The rapidity with which the protest has changed has surprised the same Iranian political and religious class, which in recent days has often made conflicting statements, passing from the request for dialogue with the protesters to a harsh and repressive response to avoid further spread of the protests.
Different manifestations, come from the lower class
These manifestations are something completely different from the others, it isn’t a political upheaval, but a spontaneous protest movement against the regime as a whole. Thousands of people took to the streets shouting that all these representatives of the regime are the same thing, they are all put on the same level. Leading the street protests aren’t students, as in 1999 or 2009, they aren’t intellectuals, artists or engineers. They are ordinary people, desperate people, people in the street who have lost their jobs. In the square there isn’t the Iranian middle class, but the lower social level. The children and younger brothers of those who allowed this regime, almost 40 years ago, to take power.
The reasons aren’t only economic: people taken to the streets are tired of lies, corruption, a false interpretation of the religion that the ayatollah uses to justify any action of the regime. In these manifestations no religious sign or color was seen. Because the country is fed up with the exploitation of religion to justify violence, killings, torture and arrests.
Iran accuses foreign states of inciting protests with weapons and funding
Blaming events that threaten the stability of the regime to foreign states is something that has been seen in Iran in recent days after the spread of protests, and that is part of Iranian political culture. A few days ago, Khamenei accused Iran’s external enemies of having incited recent protests with weapons and funding, said also that protesters could be tried for spying and treasoning.

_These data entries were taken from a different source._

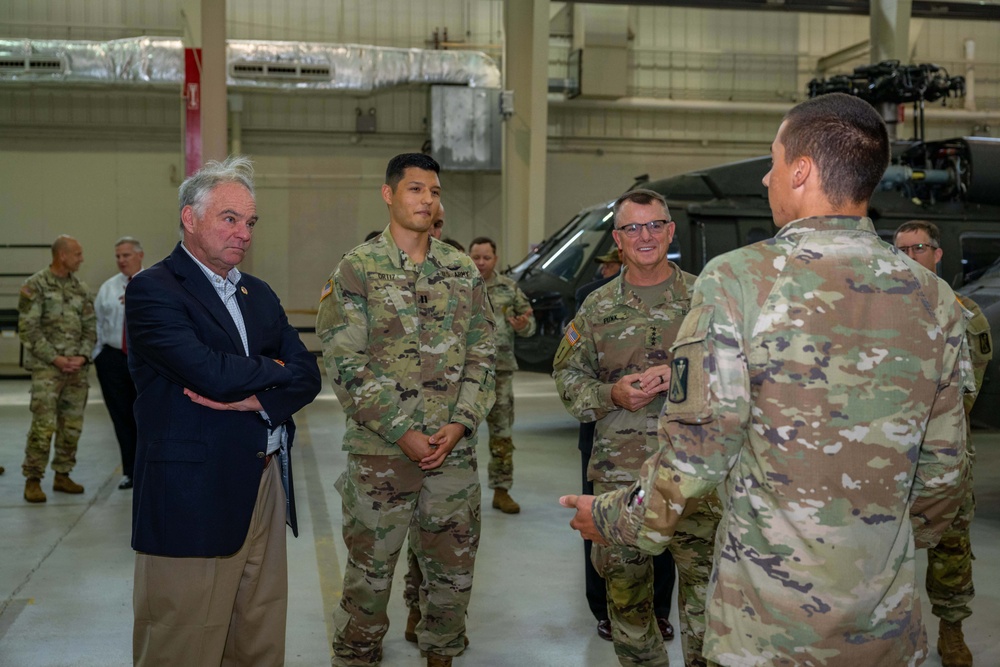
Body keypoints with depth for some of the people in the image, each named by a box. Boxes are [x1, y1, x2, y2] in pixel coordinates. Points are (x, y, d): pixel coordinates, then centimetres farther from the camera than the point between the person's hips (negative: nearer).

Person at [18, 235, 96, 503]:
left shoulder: (81, 288, 10)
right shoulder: (35, 286, -5)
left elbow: (90, 327, 11)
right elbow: (28, 329, -9)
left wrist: (82, 356, -5)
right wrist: (55, 358, -13)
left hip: (77, 368, 5)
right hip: (46, 368, -5)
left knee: (72, 425, 7)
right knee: (44, 425, -9)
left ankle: (62, 476, 18)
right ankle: (33, 480, -1)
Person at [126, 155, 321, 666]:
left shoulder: (260, 295, 17)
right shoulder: (152, 290, -7)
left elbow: (307, 376, 8)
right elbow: (210, 372, -21)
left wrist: (254, 398, -12)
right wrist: (273, 370, -2)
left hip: (267, 487, 7)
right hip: (193, 496, -7)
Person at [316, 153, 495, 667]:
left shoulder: (463, 272, 7)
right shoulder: (356, 269, -4)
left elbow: (482, 354, 7)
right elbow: (345, 364, -9)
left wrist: (460, 423, -7)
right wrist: (402, 433, -14)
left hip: (453, 450, 4)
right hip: (381, 452, -3)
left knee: (453, 571, 13)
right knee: (369, 574, 7)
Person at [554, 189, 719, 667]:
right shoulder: (598, 307, 9)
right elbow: (567, 375, 10)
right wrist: (612, 395, -8)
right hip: (619, 469, 2)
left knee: (704, 575, -4)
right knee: (624, 583, 11)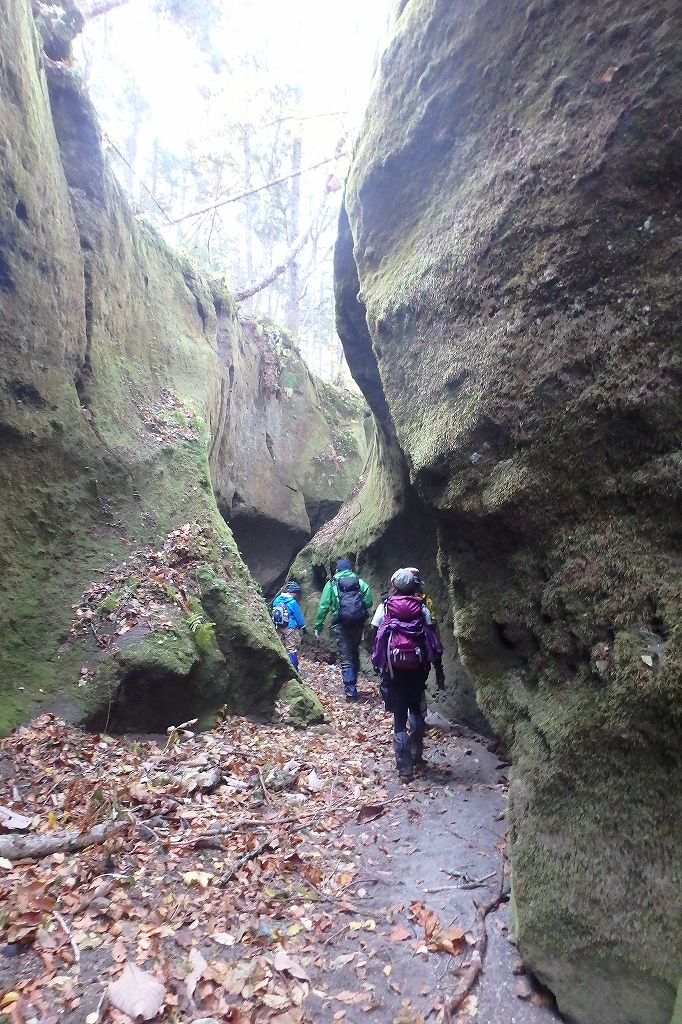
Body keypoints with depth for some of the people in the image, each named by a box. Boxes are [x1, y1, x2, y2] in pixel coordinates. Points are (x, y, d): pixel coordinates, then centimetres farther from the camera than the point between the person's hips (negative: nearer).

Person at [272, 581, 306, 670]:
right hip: (289, 628, -6)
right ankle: (294, 667, 6)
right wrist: (303, 626, 5)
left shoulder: (277, 600, 2)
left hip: (278, 627, 6)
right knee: (291, 648, 2)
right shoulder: (292, 602, -15)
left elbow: (273, 613, 11)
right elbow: (298, 615, -7)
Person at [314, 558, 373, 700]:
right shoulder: (360, 582, 7)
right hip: (358, 624, 2)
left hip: (341, 625, -2)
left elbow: (323, 606, -1)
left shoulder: (331, 584, 4)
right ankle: (353, 681, 30)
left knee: (346, 659, 3)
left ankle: (350, 691, -1)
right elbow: (369, 601, -6)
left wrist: (318, 626, 4)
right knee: (355, 653, 23)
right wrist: (362, 613, 11)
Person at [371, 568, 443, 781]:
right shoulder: (422, 608, 0)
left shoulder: (384, 607, -3)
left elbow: (375, 638, 0)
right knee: (416, 709, 26)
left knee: (399, 718, 4)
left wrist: (377, 663, 12)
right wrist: (428, 665, 11)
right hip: (417, 668, 2)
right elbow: (432, 640, 1)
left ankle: (405, 769, 6)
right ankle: (417, 753, 31)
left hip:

Without the uprising of thousands of people, the United States, Israel, Saudi Arabia have no power. First come the thousands of men and women took to the streets to protest. Of course, they can give support as has already happened, but first comes the popular uprising that is initially independent of this element.
The regime can fall, it’s not forever
The regime will implement a ruthless and violent repression at any time to block the demonstrations, employing both the police forces and the men of the Revolutionary Guards. At the moment, there doesn’t seem to be much hope for the protest movement, especially for the lack of leadership and some kind of support from parties or other organizations.
This doesn’t mean that the reasons that have caused the spread of the demonstrations will disappear at any moment. The malaise has existed for some time and is the result of at least two factors: the malfunctioning of the entire Iranian economic system and the enormous expectations of growth then disattese that had created Rouhani two years ago.
This is an important turning point in the history of the Iranian revolution. These thousands of people protesting have shown that the regime can not survive forever, this may be the beginning of the end of the Islamic Republic of Iran.